Results and Discussion
Overall structure
Initial attempts to crystallize native A. thaliana RACK1A failed to produce crystals. Therefore, we fused RACK1A to the C-terminal end of a mutant form of the maltose binding protein (MBP), producing a protein with different surfaces to promote crystallization. The MBP fusion protein used in this study utilized an identical linker to that used previously for MBP-fusion crystallization experiments (Kobe et al. 1999). In addition, MBP residues Asp82 and Lys83 from one loop and Lys239 from another were mutated to alanines in order to reduce surface entropy and potentially facilitate better crystal lattice contacts (Derewenda 2004). Based on secondary structure prediction, residue Gly4 of RACK1A was used as the starting residue to reduce the length and flexibility of the linker between the MBP protein and RACK1A. The fusion protein crystallizes with only one residue in the linker, Gly4 from RACK1A, not involved in secondary structure in either protein (Fig. 1A). Surprisingly, there are no interactions in the crystal structure between MBP and RACK1A of the same molecule. Residues lining the interface between the two domains are ∼5 Å apart. In addition, there are no RACK1A–RACK1A crystal lattice contacts, suggesting a reason why attempts to crystallize RACK1A alone have failed. Because MBP is used only as a vehicle for crystallization, the rest of the discussion will focus on RACK1A.

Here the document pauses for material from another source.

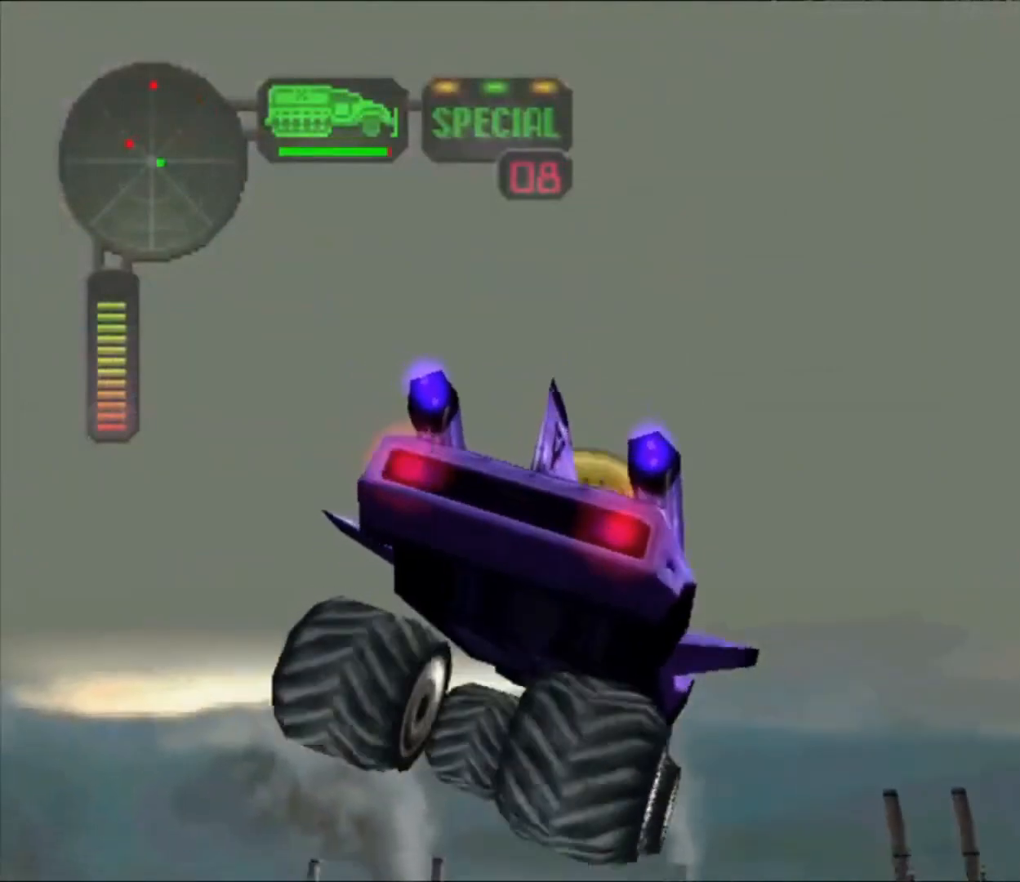
{"dt_ms": 500, "buttons": ["X"], "left_stick": "right", "right_stick": "center", "button_events": [[333, "L1", "down"], [400, "L1", "up"]]}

The structure of RACK1A is a canonical seven-bladed β-propeller similar to the heterotrimeric G protein Gβ. This fold was predicted from the presence of WD40 repeats in the sequence (Wall et al. 1995; Sondek et al. 1996; Sondek and Siderovski 2001). Each propeller blade consists of a four-stranded antiparallel β-sheet (Fig. 1B). The blades are arranged in sequential order around a pseudo-sevenfold axis that creates a water accessible channel in the middle of the propeller with a width of ∼9 Å. β-strand A of each blade lines the channel of the propeller while β-strand D is located along the outer surface of the protein. Loops connecting β-strand D from one propeller to β-strand A of the next and β-strand B to C form the top of the propeller, while loops connecting β-strand A to B and C to D line the bottom of the propeller. The sequentially defined WD repeat spans two blades and consists of strand D from one blade and A, B, and C of the following. The last blade therefore consists of β-strands from both the C terminus (β-strands A, B, and C) and N terminus (β-strand D). The WD residues, for which the repeat is named, are located at the end of strand C on the bottom side of the propeller and are conserved in blades 2, 5, and 6. The aspartate residue, of the WD motif, has been substituted with a Lys in blade 1, an asparagine in blades 3 and 4, and a glycine in blade 7. Also conserved within the WD40 repeat is a Asp–His–Ser hydrogen-bonding network that holds the blade together, while connecting it to the adjacent blades (Fig. 2). The major difference between the WD repeats is in the loops connecting the β-strands. It is the structural organization of these loops that provides the distinct features of each member of the WD family and distinguishes RACK1 interactions from those of other WD proteins (Garcia-Higuera et al. 1996; Sklan et al. 2006).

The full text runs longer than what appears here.